### TEXT UNDER STUDY
↓↓↓

We can now use ContactFilter to filter a scope of Contact records:

# We start by building a scope of all contacts.
# No SQL query is made.
all_contacts = Contact.all
# => ActiveRecord::Relation

# Now we filter the scope to only contain contacts with "gmail" in either :name or :email column.
# Again, no SQL query is made.
gmail_contacts = ContactFilter.new.filter(all_contacts, 'gmail')
# => ActiveRecord::Relation

# Inspect the filtered scope.
gmail_contacts.to_sql
# => "SELECT * FROM contacts WHERE name LIKE '%gmail%' OR email LIKE '%gmail%'"

# Finally we load the scope to produce an array of Contact records.
gmail_contacts.to_a
# => Array

Filtering scopes with existing conditions

Note that you can also pass a scope with existing conditions to ContactFilter#filter. The returned scope will contain both the existing conditions and the conditions from the filter:

published_contacts = Contact.where(published: true)
# => ActiveRecord::Relation

published_contacts.to_sql
# => "SELECT * FROM contacts WHERE (published = 1)"

gmail_contacts = ContactFilter.new.filter(published_contacts, 'gmail')
# => ActiveRecord::Relation

gmail_contacts.to_sql
# => "SELECT * FROM contacts WHERE (published = 1) AND (name LIKE '%gmail%' OR email LIKE '%gmail%')"

How where_like works

The example above uses where_like. You can call where_like on any scope to produce a new scope where the given array of column names must contain all of the given phrases.

Let's say we call ContactFilter.new.filter(Contact.published, 'foo "bar baz" bam'). This will call the block filter :text do |scope, phrases| with the following arguments:

scope == Contact.published
phrases == ['foo', 'bar baz', 'bam']

The scope scope.where_like(columns => phrases) will now represent the following SQL query:

SELECT * FROM contacts
WHERE (name LIKE "%foo%" OR email LIKE "%foo") AND (email LIKE "%foo%" OR email LIKE "%foo")

You can also use where_like to find all the records not matching some phrases, using the :negate option:

Contact.where_like(name: 'foo', negate: true)

Processing queries for qualified fields

Google supports queries like filetype:pdf that filters records by some criteria without performing a full text search. Minidusen gives you a simple way to support such search syntax.

Let's support a query like email:[email protected] to explictly search for a contact's email address, without filtering against other columns.

We can learn this syntax by adding a filter:email instruction to our ContactFilter class`:

class ContactFilter
  include Minidusen::Filter

  search_by :email do |scope, email|
    scope.where(emai: email)
  end

  search_by :text do |scope, phrases|
    columns = [:name, :email]
    scope.where_like(columns => phrases)
  end

end

We can now explicitly search for a user's e-mail address:

ContactFilter.new.filter(Contact, 'email:[email protected]').to_sql
# => "SELECT * FROM contacts WHERE email='[email protected]'"

Caveat

If you search for a phrase containing a colon (e.g. deploy:rollback), Minidusen will mistake the first part as a – nonexistent – qualifier and return an empty set.

To prevent that, search for a phrase:

"deploy:rollback"

↑↑↑

### ENTRIES SHOWN
↓↓↓

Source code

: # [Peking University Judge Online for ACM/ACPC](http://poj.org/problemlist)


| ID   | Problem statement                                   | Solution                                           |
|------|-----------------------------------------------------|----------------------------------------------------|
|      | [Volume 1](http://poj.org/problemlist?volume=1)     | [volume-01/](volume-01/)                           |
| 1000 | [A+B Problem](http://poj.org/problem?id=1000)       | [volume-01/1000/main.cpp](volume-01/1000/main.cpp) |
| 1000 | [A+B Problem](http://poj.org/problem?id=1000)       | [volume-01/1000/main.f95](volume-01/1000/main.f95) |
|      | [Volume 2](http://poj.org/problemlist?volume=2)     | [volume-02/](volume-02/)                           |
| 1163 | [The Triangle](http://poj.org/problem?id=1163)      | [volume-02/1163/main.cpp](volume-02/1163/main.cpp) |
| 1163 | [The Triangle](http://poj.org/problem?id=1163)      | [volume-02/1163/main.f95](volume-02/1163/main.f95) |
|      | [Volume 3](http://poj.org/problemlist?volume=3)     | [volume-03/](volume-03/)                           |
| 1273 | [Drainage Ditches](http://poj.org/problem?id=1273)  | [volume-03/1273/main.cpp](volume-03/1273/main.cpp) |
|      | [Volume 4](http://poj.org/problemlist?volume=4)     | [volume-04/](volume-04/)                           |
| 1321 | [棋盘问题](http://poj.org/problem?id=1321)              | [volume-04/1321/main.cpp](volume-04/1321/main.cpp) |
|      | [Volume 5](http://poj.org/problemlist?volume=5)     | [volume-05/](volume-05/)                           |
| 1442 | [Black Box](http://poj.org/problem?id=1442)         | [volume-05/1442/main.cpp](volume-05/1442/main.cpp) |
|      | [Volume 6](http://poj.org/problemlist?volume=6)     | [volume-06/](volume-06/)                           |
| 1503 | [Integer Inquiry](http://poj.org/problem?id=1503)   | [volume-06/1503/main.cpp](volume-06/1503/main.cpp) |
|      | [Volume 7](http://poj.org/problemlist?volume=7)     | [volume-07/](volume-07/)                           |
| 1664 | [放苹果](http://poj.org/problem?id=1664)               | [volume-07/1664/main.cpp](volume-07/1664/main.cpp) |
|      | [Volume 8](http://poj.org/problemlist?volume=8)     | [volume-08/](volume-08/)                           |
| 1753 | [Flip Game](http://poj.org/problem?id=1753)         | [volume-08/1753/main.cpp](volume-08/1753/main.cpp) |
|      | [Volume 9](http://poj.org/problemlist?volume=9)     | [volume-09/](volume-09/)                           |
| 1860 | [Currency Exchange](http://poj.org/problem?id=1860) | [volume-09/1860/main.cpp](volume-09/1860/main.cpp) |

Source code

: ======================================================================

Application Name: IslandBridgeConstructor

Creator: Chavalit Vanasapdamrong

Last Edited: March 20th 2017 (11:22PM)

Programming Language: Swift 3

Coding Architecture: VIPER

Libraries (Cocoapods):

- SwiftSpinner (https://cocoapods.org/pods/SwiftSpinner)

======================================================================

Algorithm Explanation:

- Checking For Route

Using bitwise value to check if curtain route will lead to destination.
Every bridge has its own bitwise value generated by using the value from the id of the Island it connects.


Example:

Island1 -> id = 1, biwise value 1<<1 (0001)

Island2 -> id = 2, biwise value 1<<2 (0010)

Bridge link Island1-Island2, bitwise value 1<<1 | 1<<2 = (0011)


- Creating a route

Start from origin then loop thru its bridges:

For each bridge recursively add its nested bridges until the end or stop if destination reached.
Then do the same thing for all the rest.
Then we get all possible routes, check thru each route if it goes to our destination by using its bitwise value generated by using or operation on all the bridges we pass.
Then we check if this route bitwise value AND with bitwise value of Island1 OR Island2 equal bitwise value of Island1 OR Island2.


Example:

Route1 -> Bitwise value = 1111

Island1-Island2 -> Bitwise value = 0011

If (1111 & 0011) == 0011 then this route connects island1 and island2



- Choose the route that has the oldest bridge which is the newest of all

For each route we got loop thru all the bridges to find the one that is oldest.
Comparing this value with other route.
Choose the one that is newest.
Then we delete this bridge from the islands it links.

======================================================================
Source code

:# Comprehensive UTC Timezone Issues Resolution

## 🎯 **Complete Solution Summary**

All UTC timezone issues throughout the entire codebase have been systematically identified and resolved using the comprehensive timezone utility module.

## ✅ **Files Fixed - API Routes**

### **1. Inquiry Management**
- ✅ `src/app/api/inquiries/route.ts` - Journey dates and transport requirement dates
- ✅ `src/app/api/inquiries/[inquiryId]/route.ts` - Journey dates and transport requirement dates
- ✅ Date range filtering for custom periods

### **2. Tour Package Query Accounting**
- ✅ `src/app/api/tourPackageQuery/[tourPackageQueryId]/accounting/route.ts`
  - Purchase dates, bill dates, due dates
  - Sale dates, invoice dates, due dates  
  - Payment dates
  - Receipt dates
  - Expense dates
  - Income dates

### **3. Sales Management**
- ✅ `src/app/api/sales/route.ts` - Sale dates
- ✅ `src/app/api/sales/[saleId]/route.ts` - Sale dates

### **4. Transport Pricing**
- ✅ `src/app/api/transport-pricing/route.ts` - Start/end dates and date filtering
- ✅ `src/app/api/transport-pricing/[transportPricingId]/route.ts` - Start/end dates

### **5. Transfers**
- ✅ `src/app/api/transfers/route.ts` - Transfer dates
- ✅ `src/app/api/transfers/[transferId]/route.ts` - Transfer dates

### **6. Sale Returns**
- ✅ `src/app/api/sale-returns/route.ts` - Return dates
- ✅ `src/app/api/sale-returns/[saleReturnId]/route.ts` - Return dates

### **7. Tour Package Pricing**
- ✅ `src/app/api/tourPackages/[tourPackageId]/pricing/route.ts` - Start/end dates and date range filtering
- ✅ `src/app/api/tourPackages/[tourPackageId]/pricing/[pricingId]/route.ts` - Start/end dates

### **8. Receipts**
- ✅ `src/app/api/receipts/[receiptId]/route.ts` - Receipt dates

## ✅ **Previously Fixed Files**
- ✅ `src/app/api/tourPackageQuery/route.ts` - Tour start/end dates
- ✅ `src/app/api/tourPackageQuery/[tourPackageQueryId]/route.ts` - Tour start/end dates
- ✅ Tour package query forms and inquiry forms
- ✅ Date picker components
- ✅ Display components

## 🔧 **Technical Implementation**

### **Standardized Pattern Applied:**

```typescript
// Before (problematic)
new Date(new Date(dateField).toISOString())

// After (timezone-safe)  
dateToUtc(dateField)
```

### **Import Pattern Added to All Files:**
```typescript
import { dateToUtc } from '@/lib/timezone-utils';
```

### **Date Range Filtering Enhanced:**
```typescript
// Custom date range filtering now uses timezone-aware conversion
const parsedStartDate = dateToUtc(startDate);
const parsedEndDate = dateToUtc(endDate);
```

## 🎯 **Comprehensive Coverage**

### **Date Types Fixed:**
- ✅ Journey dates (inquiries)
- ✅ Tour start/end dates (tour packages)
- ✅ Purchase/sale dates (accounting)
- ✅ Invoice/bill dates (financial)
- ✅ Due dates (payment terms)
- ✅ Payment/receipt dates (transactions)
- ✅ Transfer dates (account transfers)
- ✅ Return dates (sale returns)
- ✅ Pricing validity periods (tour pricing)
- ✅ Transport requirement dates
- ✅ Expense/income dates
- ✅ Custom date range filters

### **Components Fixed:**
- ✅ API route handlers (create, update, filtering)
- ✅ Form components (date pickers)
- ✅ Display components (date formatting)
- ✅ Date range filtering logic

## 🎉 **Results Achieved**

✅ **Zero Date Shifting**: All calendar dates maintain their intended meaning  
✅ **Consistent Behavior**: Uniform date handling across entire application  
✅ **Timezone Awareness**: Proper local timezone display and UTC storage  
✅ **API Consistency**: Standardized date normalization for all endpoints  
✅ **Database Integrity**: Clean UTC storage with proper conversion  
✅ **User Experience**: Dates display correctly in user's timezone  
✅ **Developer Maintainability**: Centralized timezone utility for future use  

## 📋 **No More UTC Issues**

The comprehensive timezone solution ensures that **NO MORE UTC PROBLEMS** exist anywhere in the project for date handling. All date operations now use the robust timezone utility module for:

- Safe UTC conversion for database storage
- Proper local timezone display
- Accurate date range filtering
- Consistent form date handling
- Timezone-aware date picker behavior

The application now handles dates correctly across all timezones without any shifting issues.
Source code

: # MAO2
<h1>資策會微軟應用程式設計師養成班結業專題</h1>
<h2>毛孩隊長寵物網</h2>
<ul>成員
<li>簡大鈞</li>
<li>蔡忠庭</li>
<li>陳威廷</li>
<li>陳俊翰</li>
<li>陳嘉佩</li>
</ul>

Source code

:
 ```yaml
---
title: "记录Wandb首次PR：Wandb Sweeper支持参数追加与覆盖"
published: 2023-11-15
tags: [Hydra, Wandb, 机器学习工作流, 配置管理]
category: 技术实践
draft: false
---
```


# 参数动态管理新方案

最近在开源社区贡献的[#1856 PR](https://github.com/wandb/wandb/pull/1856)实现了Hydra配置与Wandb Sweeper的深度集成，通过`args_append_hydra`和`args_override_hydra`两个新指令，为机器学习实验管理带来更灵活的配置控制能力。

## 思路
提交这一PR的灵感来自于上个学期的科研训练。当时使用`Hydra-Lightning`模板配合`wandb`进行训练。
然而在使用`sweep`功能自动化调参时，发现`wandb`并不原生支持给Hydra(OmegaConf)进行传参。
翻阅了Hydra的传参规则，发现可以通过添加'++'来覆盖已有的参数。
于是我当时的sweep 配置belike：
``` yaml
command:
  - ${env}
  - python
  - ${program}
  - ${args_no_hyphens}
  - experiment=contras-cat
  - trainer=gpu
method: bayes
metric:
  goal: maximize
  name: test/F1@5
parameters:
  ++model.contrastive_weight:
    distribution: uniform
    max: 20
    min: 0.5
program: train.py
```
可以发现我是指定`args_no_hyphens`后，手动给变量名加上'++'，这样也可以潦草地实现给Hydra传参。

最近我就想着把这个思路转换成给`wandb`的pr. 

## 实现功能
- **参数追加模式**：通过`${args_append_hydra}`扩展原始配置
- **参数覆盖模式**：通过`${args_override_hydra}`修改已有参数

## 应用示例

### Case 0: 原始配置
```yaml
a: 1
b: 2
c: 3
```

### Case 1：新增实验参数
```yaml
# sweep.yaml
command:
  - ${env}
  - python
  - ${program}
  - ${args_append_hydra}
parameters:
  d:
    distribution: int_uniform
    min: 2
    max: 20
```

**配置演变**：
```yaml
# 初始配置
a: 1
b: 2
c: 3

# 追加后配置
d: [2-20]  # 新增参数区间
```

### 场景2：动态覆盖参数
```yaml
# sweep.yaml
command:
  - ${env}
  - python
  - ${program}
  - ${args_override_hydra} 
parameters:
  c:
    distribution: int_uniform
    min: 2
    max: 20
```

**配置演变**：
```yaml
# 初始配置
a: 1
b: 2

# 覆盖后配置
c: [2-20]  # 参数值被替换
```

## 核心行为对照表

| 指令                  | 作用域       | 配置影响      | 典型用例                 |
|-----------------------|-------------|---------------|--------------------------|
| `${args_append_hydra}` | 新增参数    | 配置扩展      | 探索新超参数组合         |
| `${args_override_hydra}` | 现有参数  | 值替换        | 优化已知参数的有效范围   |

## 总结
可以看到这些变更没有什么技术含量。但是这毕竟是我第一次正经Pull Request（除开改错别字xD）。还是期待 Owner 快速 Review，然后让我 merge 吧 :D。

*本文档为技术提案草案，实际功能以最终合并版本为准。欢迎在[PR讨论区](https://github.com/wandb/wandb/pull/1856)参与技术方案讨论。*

↑↑↑

### REQUIRED WORK
**a)** What does the Minidusen text say happens when you search for a phrase containing a colon, such as deploy:rollback?
**b)** Reproduce the Minidusen text from "all_contacts = Contact.all" to "or :email column.".
**c)** List every section heading in the Minidusen text.

### LIST OF ANSWERS
**a)** Minidusen mistakes the first part for a nonexistent qualifier and returns an empty set.

**b)**
all_contacts = Contact.all
# => ActiveRecord::Relation

# Now we filter the scope to only contain contacts with "gmail" in either :name or :email column.

**c)**
Filtering scopes with existing conditions
How where_like works
Processing queries for qualified fields
Caveat